Natural History, Complications and Prognosis
Diagnosis
History and Symptoms
Hypoglycemic symptoms and manifestations can be divided into those produced by the counterregulatory hormones: adrenergic Manifestations: anxiety, nervousness, tremor, Palpitations, Sweating, coldness. Glucagon Manifestations: Hunger, nausea, vomiting.

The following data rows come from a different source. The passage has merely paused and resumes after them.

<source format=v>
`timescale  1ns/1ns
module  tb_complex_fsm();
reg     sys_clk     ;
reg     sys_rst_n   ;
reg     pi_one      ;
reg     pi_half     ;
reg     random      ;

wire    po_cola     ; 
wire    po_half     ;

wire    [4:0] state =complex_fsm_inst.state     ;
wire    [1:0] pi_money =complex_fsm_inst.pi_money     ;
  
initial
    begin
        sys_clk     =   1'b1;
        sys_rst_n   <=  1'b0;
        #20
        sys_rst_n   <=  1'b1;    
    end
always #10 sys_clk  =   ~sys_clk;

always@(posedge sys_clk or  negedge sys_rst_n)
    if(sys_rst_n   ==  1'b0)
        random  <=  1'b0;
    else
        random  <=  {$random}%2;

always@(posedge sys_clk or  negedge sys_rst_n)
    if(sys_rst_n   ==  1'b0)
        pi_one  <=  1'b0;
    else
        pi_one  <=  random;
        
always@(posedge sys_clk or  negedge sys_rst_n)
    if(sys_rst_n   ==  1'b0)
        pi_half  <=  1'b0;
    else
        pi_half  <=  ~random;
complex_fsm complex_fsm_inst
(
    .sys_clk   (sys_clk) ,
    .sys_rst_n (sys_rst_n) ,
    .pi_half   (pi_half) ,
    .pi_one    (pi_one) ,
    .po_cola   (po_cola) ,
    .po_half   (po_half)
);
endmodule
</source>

Neuroglycopenic Manifestations: irritability, weakness, apathy, lethargy Confusion, amnesia.
Physical Examination
Main signs of hypoglycemia are attacks of diaphoresis, tachycardia, tachypnea, hypertension, hypothermia and neurological deficits.
Laboratory Findings
Laboratory investigations of hypoglycemia depend on many tests: plasma glucose should be <55 mg/dL, insulin, c-peptide, proinsulin, sulfonylurea screen, beta-hydroxybutyrate, 24-hour fasting then identifying the cause.
Electrocardiogram
There are no EKG findings in hypoglycemia.
Chest X Ray
There is no x-ray findings in hypoglycemia.
CT
Ultrasound, Computed tomography and MRI can differentiate between insulinoma and islet-cell hypertrophy.
MRI
MRI may be indicated for insulinoma in the case of failed CT.

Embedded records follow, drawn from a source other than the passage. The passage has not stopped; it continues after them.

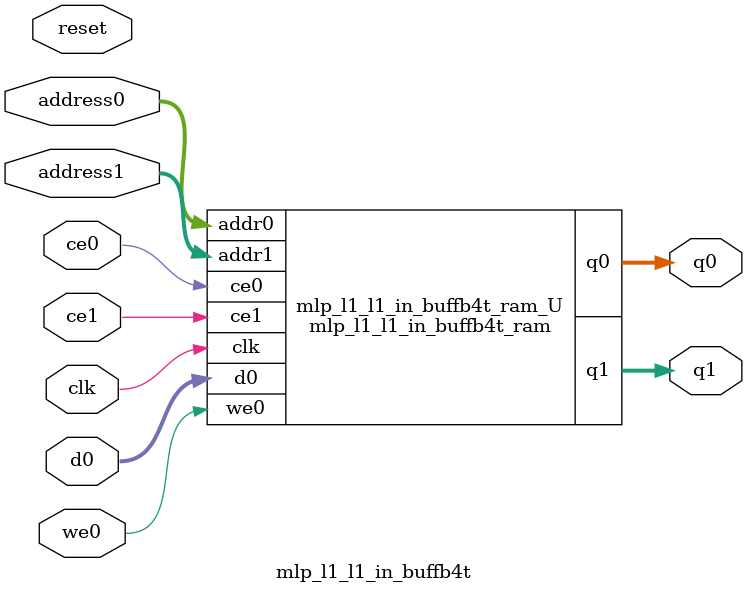
<source format=v>
`timescale 1 ns / 1 ps
module mlp_l1_l1_in_buffb4t_ram (addr0, ce0, d0, we0, q0, addr1, ce1, q1,  clk);

parameter DWIDTH = 8;
parameter AWIDTH = 3;
parameter MEM_SIZE = 7;

input[AWIDTH-1:0] addr0;
input ce0;
input[DWIDTH-1:0] d0;
input we0;
output reg[DWIDTH-1:0] q0;
input[AWIDTH-1:0] addr1;
input ce1;
output reg[DWIDTH-1:0] q1;
input clk;

(* ram_style = "distributed" *)reg [DWIDTH-1:0] ram[0:MEM_SIZE-1];




always @(posedge clk)  
begin 
    if (ce0) begin
        if (we0) 
            ram[addr0] <= d0; 
        q0 <= ram[addr0];
    end
end


always @(posedge clk)  
begin 
    if (ce1) begin
        q1 <= ram[addr1];
    end
end


endmodule

`timescale 1 ns / 1 ps
module mlp_l1_l1_in_buffb4t(
    reset,
    clk,
    address0,
    ce0,
    we0,
    d0,
    q0,
    address1,
    ce1,
    q1);

parameter DataWidth = 32'd8;
parameter AddressRange = 32'd7;
parameter AddressWidth = 32'd3;
input reset;
input clk;
input[AddressWidth - 1:0] address0;
input ce0;
input we0;
input[DataWidth - 1:0] d0;
output[DataWidth - 1:0] q0;
input[AddressWidth - 1:0] address1;
input ce1;
output[DataWidth - 1:0] q1;



mlp_l1_l1_in_buffb4t_ram mlp_l1_l1_in_buffb4t_ram_U(
    .clk( clk ),
    .addr0( address0 ),
    .ce0( ce0 ),
    .we0( we0 ),
    .d0( d0 ),
    .q0( q0 ),
    .addr1( address1 ),
    .ce1( ce1 ),
    .q1( q1 ));

endmodule


</source>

Echocardiography or Ultrasound
Other Imaging Findings
Other Diagnostic Studies
Other tests include: injection of calcium gluconate into splanchnic arteries and venous sampling searching for insulin.
Treatment
Medical Therapy
Medical treatment of hypoglycemia depends on the severity of symptoms and the cause. If asymptomatic, repeating the measurement in short time and avoiding critical tasks. Twenty grams is usually sufficient to raise the blood glucose Severe in symptomatic patients. Subcutaneous or intramuscular injection or 25% dextrose intravenously. If postprandial hypoglycemia, the patient should have frequent small meals or snacks and foods should be high in fiber, avoiding foods high in sugar. Surgery is the best treatment for insulinoma.
Surgery
Surgical removal of the overactive part of the pancreas is curative with minimal risk when hyperinsulinism is focal or due to a benign insulin-producing tumor of the pancreas. When congenital hyperinsulinism is diffuse and refractory to medications, near-total pancreatectomy may be the treatment of last resort, but in this condition is less consistently effective and fraught with more complications.
Primary Prevention
The main issue is patient education about nature, symptoms, how to measure glucose level and how to treat. Reactive hypoglycemia prevention depends on changing eating patterns smaller meals and avoiding excessive sugar.
Secondary Prevention
Secondary Prevention is the same as primary prevention.